I went to Tonya on Sunday and asked if she would direct me to her after service and she said, 'oh, you'll see her as soon as we get in the loft. She's wearing her traditional Kenyan dress this morning for Easter.' Sure enough, as soon as we were in the loft, I spotted her in a beautiful red dress. She was a beautiful woman. I was so excited, I'm not sure what our pastor preached on, I was just wishing it was over so I could get down there before she got lost in the crowd!

She had explained where she lived to me on the phone because I wanted her to be able to change out of her Sunday best and get casual so my husband and son went to pick her up in the afternoon. It wasn't in the best part of town but only a few blocks from our church. She told us that when she first lived in our town, she rented a room in a cheap hotel so this move was a step up. She was quite proud of her house and said 'it is a nice clean house'.

I had told her to get ready to tell us everything about her homeland because we were interested in learning all about her. She was very eager to share. One thing she kept telling my daughter, mother-in-law and I was that we were very blessed to live in America. Women in her country are not valued for anything except hard-work. The busier a woman is, the more clever the others think she is and she is very popular. If a woman rests, she is lazy and people do not want to be around her. Woman, cook, clean, get water, tend the animals and basically everything else. She has three step-mothers and twenty-three siblings. They do not differentiate between step-brothers and sisters. She is very blessed, she said, because her father values education even in the girls and wanted her to come to America to study. Many families disown their daughters if they want to go to school.

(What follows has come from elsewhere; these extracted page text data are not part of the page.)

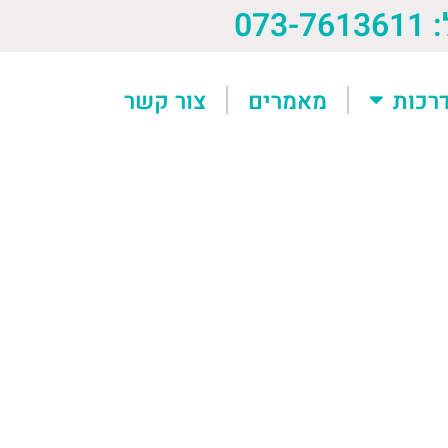
073-76
רכות
מאמרים
צור קשר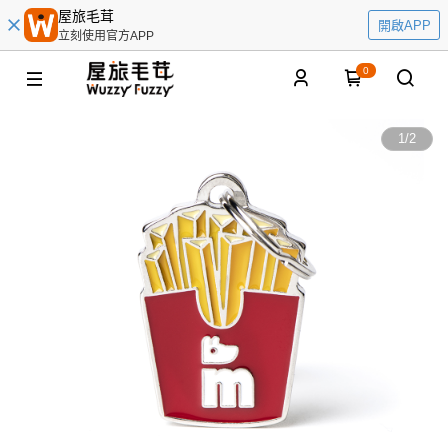
屋旅毛茸
開啟APP
立刻使用官方APP
0
1
/
2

Many families still circumcise the girls. If you do not know what this is, just google it. I'll not go into it here, it is quite gruesome. Anne said many young woman are beginning to not be circumcised and are choosing to go to school. She understands that education is the key to her peoples success. She said that her step-mothers didn't do much beadwork anymore because so many of the girls have gone away to school that they are needed to keep the household up and running.

Her family is Masai. They live in southern Kenya but her father has several houses in different areas so he can move his cattle around. They live in mud houses close together to many other family members. She told us girls, as we were cleaning up about being around when her grandmother died. It was very interesting because even though many of the traditions are different, many were very similar to our own traditions here in America.

Her family didn't have an outhouse until a few years ago. She could never understand why you needed a building to go in, you just wondered into the bush and did your business! She was amazed that every house in America had water and not just water, but two knobs, one that had ice cold water and one that had hot, hot water. Amazing! Especially since, we lived in the interior!

She is studying to be a nurse so she can help her people back home. AIDS is a very real disease and everyone knows many people who died and are dying from it. She doesn't think the disease should be able to kill people who don't understand it. She said that many people think it is only for town people and she tries to explain to them that village people sometimes go to town and get it and pass it on to the rest of them.

As I was taking Anne home in the afternoon, we were caught by a train. Now, in Claremore, this is a very common occurance. About every two hours, a train comes through Claremore on one of the two crossecting rail lines. I asked Anne if she had trains at home. She laughed and said, 'we don't have these things in such an interior place.' She wondered how the people of America worked so hard to get all the things we have. I told her that many immigrant hands helped push the railroad across our country. How those people understood that working hard would get them the dreams that caused them to come here in the first place. Anne told me that she understood that struggle and was proud to be in America where if you worked hard enough, you could achieve great things. As she was gushing over and over about my country, I began to get a saddness in my heart.